Work task:
Going from the top of the listing below to the line that holds "Figure 1. Binding", reproduce each line exactly; no pictures.

Supplied information:

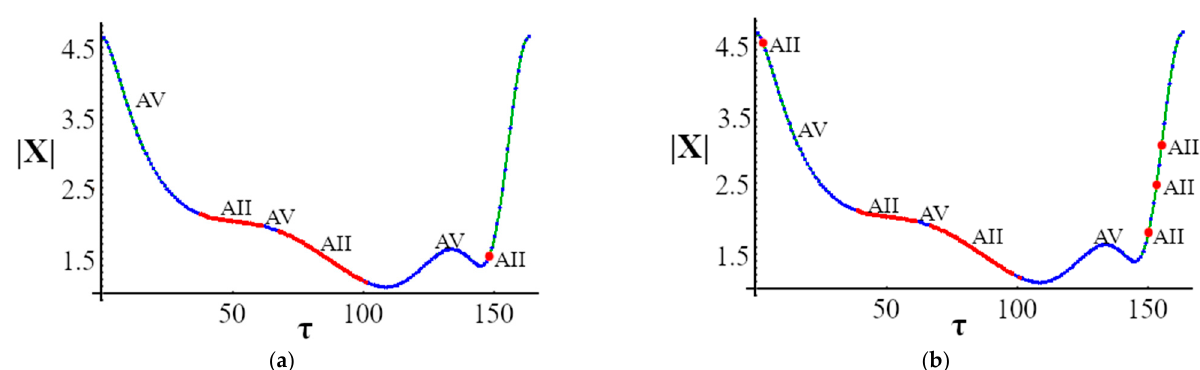
Figure 8. Power-shift method from AIII at ( a ) Y 0 = 1.63 transitioning to coexisting AII and AV via Y PS = 1.84 , and ( b ) Y 0 = 1.72 transitioning to coexisting AII and AVI via Y PS = 1.96.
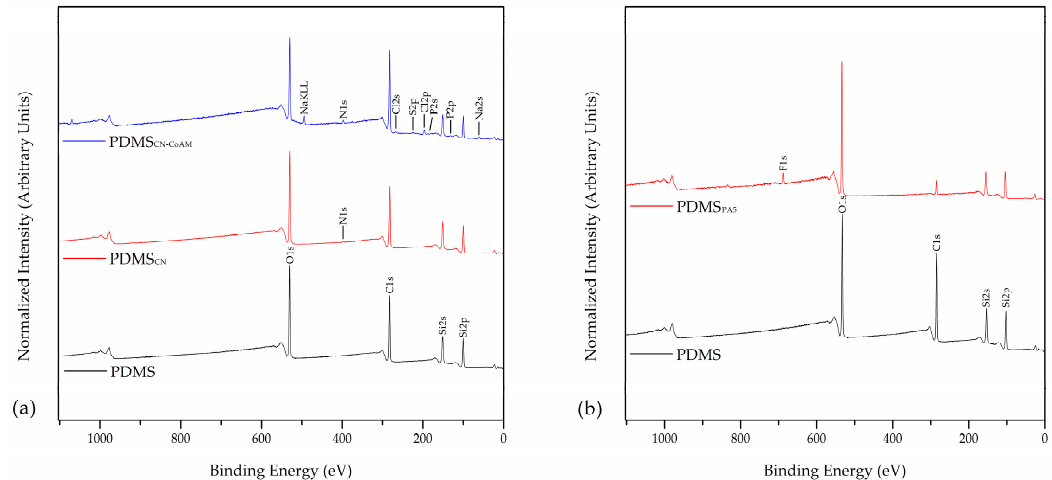
Figure 1. Binding energy peaks of elements of neat inactivated silicone PDMS, PDMS CN and PDMS CN-CoAM ( a ). Binding energy peaks of elements of PDMS and O 2 plasma (PDMS PA5 ) activated silicone ( b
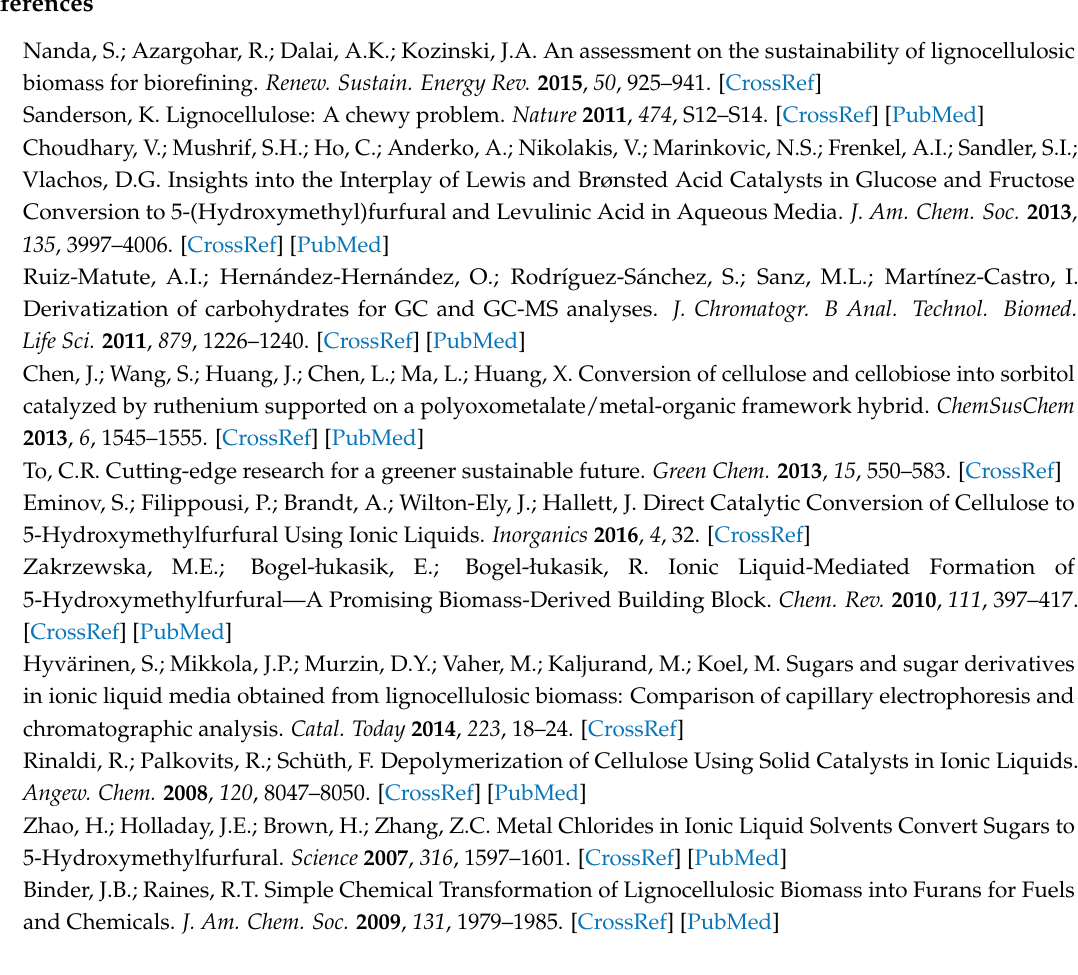
Table S1: Glucose, mannose and HMF contents in cellulose samples degraded in [BMIM]Cl using ZnCl 2 , MgCl 2 , CrCl oxide, Table S3: Conversion of cellulose to glucose, mannose and HMF in [BMIM]Cl at 100 and 120 ◦ C by using POMs based on tungsten oxide, Table S4: Efficiency of cellulose degradation in [BMIM]Cl at 100 ◦ C by using phosphotungstic acid hydrate added 20 min before the substrate, Table S5: Conversion of cellulose to HMF in [BMIM]Cl at 120 ◦ C by using tungsten and molybdenum oxides-based POMs at 5 and 10% substrate loading, Table S6: Efficiency of cellulose degradation in [BMIM]Cl at 100 ◦ C by using phosphotungstic acid hydrate added 3 h after the substrate, Table S7: Conversion of cellulose to glucose, mannose and HMF in [BMIM]Cl at 100 ◦ C in the presence of water (10 wt % of solvent) by using POMs based on tungsten oxide, Table S8: Conversion of cellulose to glucose, mannose and HMF in [BMIM]Cl at 100 ◦ C in the presence of water (10 wt % of solvent) by using POMs based on (a) tungsten oxide, (b) molybdenum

Your solution:
Figure 8. Power-shift method from AIII at ( a ) Y 0 = 1.63 transitioning to coexisting AII and AV via Y PS = 1.84 , and ( b ) Y 0 = 1.72 transitioning to coexisting AII and AVI via Y PS = 1.96.
Figure 1. Binding energy peaks of elements of neat inactivated silicone PDMS, PDMS CN and PDMS CN-CoAM ( a ). Binding energy peaks of elements of PDMS and O 2 plasma (PDMS PA5 ) activated silicone ( b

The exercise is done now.